I am not good at memorizing verse. Honestly, I’m not particularly good at memorizing things in general. I recall one class in college–I think it was English 381–where the professor gave qualifying students an alternative to taking the final. If we had a “B” grade or better, instead of taking the sit-down essay portion of the final, we could choose instead to memorize a Shakespearean sonnet. The most famous of these is eighteen, but I chose number sixty. (You can check them out here if you want to do so.) I struggled mightily to get through my sonnet. It was just fourteen lines; I had two weeks to memorize them, and I barely managed, and only then by some lenience from the professor.

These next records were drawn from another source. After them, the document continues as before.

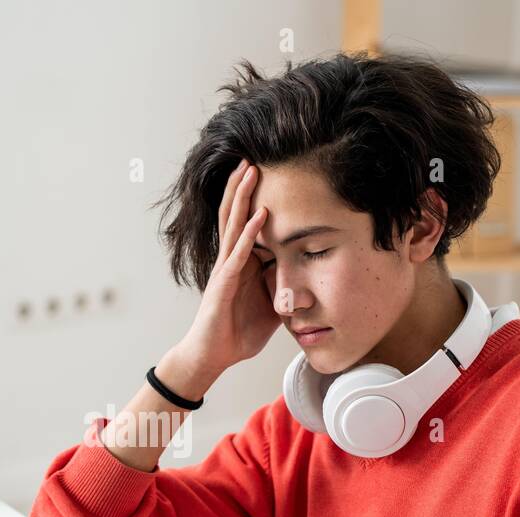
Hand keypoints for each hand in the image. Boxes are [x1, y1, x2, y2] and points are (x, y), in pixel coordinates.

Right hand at [172, 160, 281, 385]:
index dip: (253, 198)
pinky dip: (247, 234)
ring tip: (249, 171)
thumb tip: (307, 279)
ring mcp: (225, 270)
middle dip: (243, 186)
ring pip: (232, 225)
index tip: (264, 173)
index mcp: (241, 263)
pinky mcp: (222, 285)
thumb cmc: (237, 333)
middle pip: (235, 215)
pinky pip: (237, 255)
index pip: (246, 223)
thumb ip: (284, 288)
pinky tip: (258, 216)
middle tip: (252, 156)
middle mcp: (230, 260)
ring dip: (242, 197)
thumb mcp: (271, 307)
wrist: (212, 356)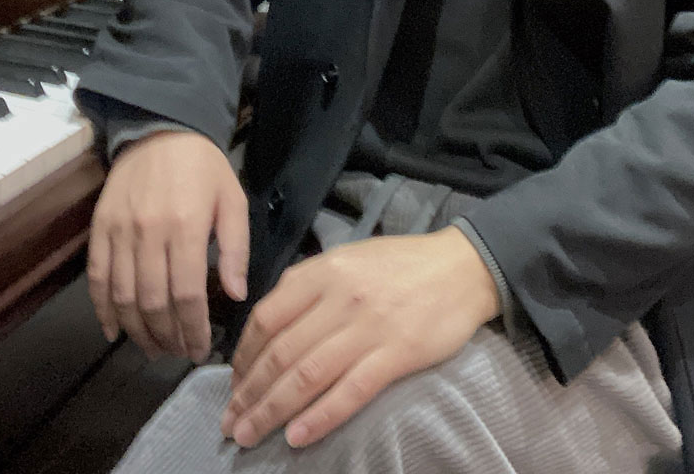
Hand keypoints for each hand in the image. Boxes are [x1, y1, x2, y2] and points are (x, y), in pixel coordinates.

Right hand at [87, 130, 247, 362]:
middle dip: (167, 337)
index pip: (186, 294)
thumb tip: (236, 295)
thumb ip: (237, 248)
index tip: (200, 349)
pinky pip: (97, 278)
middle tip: (179, 353)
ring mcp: (120, 232)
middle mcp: (149, 232)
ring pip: (123, 296)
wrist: (161, 130)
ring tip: (155, 348)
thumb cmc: (204, 168)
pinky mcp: (100, 229)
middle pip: (153, 302)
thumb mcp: (233, 200)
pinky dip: (103, 310)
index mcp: (187, 226)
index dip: (192, 329)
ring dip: (138, 331)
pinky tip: (116, 331)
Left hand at [221, 226, 501, 448]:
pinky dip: (320, 417)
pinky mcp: (397, 353)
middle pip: (281, 353)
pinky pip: (350, 390)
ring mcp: (369, 327)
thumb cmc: (402, 264)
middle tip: (230, 423)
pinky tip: (298, 436)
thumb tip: (269, 321)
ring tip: (249, 435)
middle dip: (249, 394)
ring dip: (271, 411)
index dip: (244, 357)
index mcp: (326, 271)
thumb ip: (310, 283)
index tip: (234, 384)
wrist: (463, 267)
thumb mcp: (349, 257)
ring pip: (307, 376)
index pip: (268, 318)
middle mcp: (342, 298)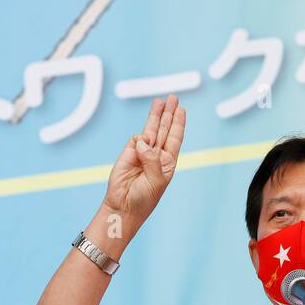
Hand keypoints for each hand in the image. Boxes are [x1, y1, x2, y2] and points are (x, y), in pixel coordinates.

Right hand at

The strange thing is that I have an excellent memory for people, places, directions, basketball statistics, conversations, and concepts. I’m also a fair writer with an exceptional command of the English Language. But I struggle to memorize strings of words.
Those circumstances make this all the more remarkable: I memorized this one little couplet of verse on the first read, and it has stuck to my mind like paste:
“Do not envy the violent
or choose any of their ways.” Prov 3:31
It may not seem like much, but that one verse has enlightened my point of view and perspective in some ways. I think part of the reason it stuck to me so readily is because I was ready to hear it, and it is important to my understanding of my own heart.
The violence being discussed in this section of Proverbs is still present today, though not in my own life. They’re talking about raiders, rapists and pillagers who assault travelers. But though the violence in my own life–in all of our lives–is far less conspicuous, and far less dangerous, I think it is still foolish to assume it is innocuous to my soul.
Violence is found in movies and television, where death and destruction are nearly omnipresent. They are found in pop-culture, where songs promote guns and gun violence. It is found on the news, where we are constantly bombarded with stories of shootings and slaughter. It is found in sports, where we exalt players who intend to harm each other.
For some people, I think that those things are no problem whatsoever; they see it, they think about it, and they move on. For me, it’s been a little different in the past.
The problem with them in my own life is not the violence itself, but the glorification of violence, and the mental process of dwelling on it and letting it take over my mind. Watch too many Kung Fu movies, and I start thinking about learning Kung Fu so that I can do those things. I have never had a need for Kung Fu, and I am sure I never will. Hearing about home invasions and the second amendment might lead one to think about buying a firearm for protection. Statistically, I am more likely to hurt myself or someone I love with a gun than I am to actually use it for protection.
American Football is the meanest and most poignant example of this glorification. The players are absolutely trying to injure each other, and anyone who says otherwise isn’t watching the game. And we cheer them for it! I have cheered them for it! Last season, I realized that, and finally understood that it was hurting me to see those things. Now, having read the aforementioned verse, I understand why. I envied that violence, and my mind was at odds with my heart and soul. Knowing that, I’m not sure that I can ever watch that deliberate violence with fandom in my heart again. If not, it’s no great loss.
Ultimately, I am fortunate enough to live a life well-insulated from such violence, but that does not mean that I have not been guilty of glorifying it and dwelling on it.
With that verse in mind, I went and saw a movie I had been anticipating for a while. “Free Fire,” starring Brie Larson, Armie Hammer and Sharlto Copley, is a shoot-em-up thriller set in the 1970s. I watched, I enjoyed, and I did not glorify that violence. The spell was broken, because I understood that on no level was the movie a path for me, but just a source of entertainment–it is entirely a work of fiction.